Wednesday, July 24, 2024

The CFMEU: “It’s an attack on us, our wages, our conditions, our right to organise.”

Written by: Louisa L. on 24 July 2024

 

State and federal governments, courts, cops, media, the ALP and ACTU are backing some of the world’s biggest developers, banks and finance corporations against the CFMEU and its members. 

Right now, building workers say, “It’s an attack on us, our wages, our conditions, our right to organise.” 

It’s an attack on the whole working class.

It comes after multiple deregistrations and royal commissions against the old Builders Labourers Federation and its CFMEU offspring first led by the CPA(ML)’s incorruptible comrade John Cummins. Next, workers crushed the 14-year Australian Building and Construction Commission’s attempt to destroy the union by outlawing basic democratic rights for construction workers and their representatives. 

Eyewatering profits

At stake are eyewatering profits to be made from the surplus value created by construction workers. While developers take the least risk and the most money, building companies and subcontractors are squeezed.  
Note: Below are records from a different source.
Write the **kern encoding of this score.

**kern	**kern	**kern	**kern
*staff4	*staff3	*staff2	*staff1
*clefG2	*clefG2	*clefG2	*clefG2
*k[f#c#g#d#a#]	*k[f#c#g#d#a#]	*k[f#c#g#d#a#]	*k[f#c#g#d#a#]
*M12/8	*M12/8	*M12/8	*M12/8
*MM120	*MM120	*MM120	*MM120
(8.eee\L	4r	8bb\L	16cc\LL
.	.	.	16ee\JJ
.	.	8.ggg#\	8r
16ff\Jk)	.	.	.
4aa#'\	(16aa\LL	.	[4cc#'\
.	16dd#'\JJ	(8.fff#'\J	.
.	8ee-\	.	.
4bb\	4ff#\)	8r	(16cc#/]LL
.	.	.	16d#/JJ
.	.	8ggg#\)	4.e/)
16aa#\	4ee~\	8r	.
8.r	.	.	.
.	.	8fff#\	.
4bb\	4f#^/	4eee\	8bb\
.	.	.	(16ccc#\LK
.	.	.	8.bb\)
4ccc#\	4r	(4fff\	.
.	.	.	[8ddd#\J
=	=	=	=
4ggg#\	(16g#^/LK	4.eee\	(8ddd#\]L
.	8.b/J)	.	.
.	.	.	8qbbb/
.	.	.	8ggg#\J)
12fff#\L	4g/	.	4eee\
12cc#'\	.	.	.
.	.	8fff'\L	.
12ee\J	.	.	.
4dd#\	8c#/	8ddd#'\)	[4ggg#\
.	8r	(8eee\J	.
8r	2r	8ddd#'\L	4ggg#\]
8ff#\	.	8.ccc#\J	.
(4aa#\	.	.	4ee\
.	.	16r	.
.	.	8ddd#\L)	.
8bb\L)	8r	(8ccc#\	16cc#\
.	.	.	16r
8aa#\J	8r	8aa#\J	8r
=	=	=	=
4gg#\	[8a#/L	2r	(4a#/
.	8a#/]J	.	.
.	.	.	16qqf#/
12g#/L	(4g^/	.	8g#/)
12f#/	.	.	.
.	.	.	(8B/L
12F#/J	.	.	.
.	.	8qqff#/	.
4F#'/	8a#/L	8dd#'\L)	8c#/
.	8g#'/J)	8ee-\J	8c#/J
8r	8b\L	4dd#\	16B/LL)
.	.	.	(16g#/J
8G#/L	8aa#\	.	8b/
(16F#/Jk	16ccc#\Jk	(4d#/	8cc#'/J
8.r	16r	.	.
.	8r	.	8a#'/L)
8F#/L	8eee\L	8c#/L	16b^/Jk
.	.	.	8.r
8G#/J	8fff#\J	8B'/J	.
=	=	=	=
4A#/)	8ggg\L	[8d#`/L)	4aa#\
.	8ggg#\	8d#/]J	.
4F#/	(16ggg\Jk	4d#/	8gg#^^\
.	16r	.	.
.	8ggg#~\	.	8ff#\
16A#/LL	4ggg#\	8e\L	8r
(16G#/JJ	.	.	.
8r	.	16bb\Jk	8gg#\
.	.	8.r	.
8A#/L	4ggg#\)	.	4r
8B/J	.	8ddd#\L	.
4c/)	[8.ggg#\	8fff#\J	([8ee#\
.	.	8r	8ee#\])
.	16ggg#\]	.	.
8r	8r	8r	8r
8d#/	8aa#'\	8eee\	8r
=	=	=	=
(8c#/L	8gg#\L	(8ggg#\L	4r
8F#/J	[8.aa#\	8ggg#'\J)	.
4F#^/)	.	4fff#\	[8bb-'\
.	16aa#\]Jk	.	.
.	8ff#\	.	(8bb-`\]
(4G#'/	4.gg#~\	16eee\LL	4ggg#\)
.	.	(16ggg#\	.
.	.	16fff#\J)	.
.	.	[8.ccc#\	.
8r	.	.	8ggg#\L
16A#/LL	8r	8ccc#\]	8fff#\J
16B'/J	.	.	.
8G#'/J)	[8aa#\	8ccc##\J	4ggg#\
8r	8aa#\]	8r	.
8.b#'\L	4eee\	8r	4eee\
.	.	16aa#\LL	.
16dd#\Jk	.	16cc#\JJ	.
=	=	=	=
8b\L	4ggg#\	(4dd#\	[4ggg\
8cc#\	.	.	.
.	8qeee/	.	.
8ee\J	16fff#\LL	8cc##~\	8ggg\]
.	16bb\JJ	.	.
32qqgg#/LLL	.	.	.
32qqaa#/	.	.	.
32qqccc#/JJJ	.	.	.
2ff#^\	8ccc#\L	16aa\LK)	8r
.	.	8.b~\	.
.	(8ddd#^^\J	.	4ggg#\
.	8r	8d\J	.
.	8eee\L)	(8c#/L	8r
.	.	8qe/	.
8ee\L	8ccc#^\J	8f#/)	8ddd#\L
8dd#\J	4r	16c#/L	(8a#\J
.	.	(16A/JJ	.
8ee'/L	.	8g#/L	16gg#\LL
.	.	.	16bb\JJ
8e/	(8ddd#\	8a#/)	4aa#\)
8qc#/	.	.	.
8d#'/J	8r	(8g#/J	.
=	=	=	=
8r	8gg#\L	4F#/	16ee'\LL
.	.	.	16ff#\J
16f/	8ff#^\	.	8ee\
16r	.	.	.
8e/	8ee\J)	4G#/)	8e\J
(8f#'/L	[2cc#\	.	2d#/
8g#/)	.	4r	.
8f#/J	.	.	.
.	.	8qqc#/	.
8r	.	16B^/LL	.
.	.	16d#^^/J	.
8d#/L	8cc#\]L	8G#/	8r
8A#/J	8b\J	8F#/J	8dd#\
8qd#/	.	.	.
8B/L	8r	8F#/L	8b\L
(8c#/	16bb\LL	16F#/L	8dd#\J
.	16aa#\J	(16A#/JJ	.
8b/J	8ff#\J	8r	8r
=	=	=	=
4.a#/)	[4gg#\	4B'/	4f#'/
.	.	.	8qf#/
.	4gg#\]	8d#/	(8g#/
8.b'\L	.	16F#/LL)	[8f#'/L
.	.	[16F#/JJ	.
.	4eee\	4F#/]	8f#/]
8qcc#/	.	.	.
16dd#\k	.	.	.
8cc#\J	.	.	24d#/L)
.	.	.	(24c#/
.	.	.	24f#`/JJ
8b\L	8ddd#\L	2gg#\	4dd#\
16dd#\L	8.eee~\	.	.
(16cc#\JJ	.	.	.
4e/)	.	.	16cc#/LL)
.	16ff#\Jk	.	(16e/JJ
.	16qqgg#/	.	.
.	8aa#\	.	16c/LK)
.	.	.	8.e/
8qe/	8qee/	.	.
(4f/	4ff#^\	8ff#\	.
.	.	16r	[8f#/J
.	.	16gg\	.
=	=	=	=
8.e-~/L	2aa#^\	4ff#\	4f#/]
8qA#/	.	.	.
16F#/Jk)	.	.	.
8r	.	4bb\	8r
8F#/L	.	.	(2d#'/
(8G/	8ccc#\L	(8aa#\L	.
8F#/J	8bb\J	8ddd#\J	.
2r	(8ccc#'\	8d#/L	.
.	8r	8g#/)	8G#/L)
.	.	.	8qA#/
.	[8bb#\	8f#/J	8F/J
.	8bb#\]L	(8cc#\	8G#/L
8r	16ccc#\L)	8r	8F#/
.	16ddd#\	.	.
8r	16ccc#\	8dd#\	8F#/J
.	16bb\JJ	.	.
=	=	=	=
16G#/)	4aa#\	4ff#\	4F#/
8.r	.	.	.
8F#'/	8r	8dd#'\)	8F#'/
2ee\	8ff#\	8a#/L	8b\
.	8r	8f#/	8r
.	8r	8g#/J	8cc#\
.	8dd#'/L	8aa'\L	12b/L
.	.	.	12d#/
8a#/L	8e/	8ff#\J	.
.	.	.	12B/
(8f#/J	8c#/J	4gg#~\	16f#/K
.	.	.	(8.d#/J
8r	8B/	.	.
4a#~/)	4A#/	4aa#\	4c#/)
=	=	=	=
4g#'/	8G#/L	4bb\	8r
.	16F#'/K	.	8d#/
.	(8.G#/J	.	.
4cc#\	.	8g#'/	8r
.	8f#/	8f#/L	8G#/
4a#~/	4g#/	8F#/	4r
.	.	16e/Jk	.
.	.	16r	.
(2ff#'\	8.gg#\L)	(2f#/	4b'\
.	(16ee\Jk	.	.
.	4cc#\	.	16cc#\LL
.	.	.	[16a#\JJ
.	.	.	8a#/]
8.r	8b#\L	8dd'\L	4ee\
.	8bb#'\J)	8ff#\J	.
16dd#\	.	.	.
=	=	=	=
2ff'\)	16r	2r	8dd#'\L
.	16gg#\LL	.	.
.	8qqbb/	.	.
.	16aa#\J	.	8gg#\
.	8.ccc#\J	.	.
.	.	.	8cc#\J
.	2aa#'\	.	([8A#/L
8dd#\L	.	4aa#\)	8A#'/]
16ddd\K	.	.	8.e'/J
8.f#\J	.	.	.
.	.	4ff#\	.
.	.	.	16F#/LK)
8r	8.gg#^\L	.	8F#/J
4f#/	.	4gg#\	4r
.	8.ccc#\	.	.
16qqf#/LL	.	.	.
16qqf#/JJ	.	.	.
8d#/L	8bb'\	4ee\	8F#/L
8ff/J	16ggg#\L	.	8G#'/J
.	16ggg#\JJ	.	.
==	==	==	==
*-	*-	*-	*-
net worth of Meriton’s owner Highrise Harry Triguboff is $23.8 billion. Goodman Group, worth $59.24 billion, is number one of the top ten multi-billion dollar developers on Australia’s stock exchange. 

BlackRock, the biggest US investment firm is one of the biggest security holders in eight of these top developers.  Its CEO and founder Harry Finke has $US8.7 TRILLION in assets. The second biggest US investment firm, The Vanguard Group with $US8.6 trillion assets under management, is one of the top five investors in every single one of the Australian Top 10 listed developers. 

Where does such obscene wealth come from? Plundering nature and exploiting workers’ labour power.

One rule for bosses, another for workers

In the huge MUA-led 1998 waterfront dispute, images of guard dogs and shipyard owner enforcers in balaclavas outraged journalists and public alike. 

Hundreds of thousands joined solidarity actions. 

This time, journalists join the corporate attack, labelling industrial tactics protecting safety in a notoriously dangerous industry ‘criminal’. The best wages and conditions in the country? Also ‘criminal’. 

These journalists have been key in exposing big end and government corruption, like Scott Morrison’s Robodebt that illegally sent debt notices to 443,000 of Australians most vulnerable people, stealing $1.8 billion! No-one charged! 

Or investigating PwC, which designed the Federal Government’s response to minimise tax avoidance and then told corporate clients how to get round them. No one charged! Or KPMG that sent fake invoices to the Defence Department, and was then awarded $70 million contracts in one week! Government contracts despite insider information. No one charged!  

They never mention the good

For decades governments have allowed construction companies to shift money to new companies, and declare the old ones broke – without paying workers entitlements or subcontractors’ bills, then start again with a new company. Zero action for decades!

CFMEU EBAs ensure leave entitlements are paid monthly into industry redundancy trusts and superannuation into industry fund CBUS and, so workers aren’t robbed. Where’s the praise?

As a worker told us, “They never mention all the good the union does.” That good is beyond the seven percent yearly pay rise, double time for all overtime, site, travel and other allowances. It’s beyond the battles that forced governments to outlaw deadly engineered stone, or the NSW mass stopworks after 18-year-old Christopher Cassaniti was crushed to death. 

What about the union’s extensive mental health and suicide prevention work in an industry where excessive hours undermine health? What about its drug and alcohol programs, including residential ones for members and families at Sydney’s Foundation House, and places like it, interstate? 

In the 1950s and early 60s, the Builders Labourers Federation activists overthrew gangster control of the union and industry. 

Living with dignity

Governments, and giant corporations, have been giving contracts to gangsters for decade. Bribes could be paid and received, but it’s impossible for any CFMEU money to be syphoned to them. 

Nationally difficulties arose when the CFMEU made systematic moves into the government run infrastructure sector. An experienced NSW delegate told us, “You can’t pick up a brick or shovel in the civil sector without confronting gangsters and bikies.” Where was the fury while the right-wing ALP Australian Workers Union was covering it all for lousy conditions and pay?

Today construction is the only industry where former prisoners can work and create a new path to controlling their own lives with dignity.

Meanwhile First Peoples, the mentally ill, homeless, those whom an education system divided by wealth has failed, the poor and those who were physically or sexually abused as children are jailed at alarming and escalating rates. In every state, children can be sent to youth prison at 10 years old. But the cabal of super rich and privileged targets an industry and union that might give them a second chance. What’s the real crime here?

The CFMEU works in this whole corrupt system, but unlike the old BLF, never challenged its right to exist. It’s time to build organisation to challenge that system.

Workers should be able to run their own organisations, democratically and fairly.

The CFMEU is one of Australia’s last unions prepared to take unprotected industrial action. If it goes under, it will undermine rising struggles among workers, when membership is at rock bottom and most workers have their backs to the wall. We call for solidarity.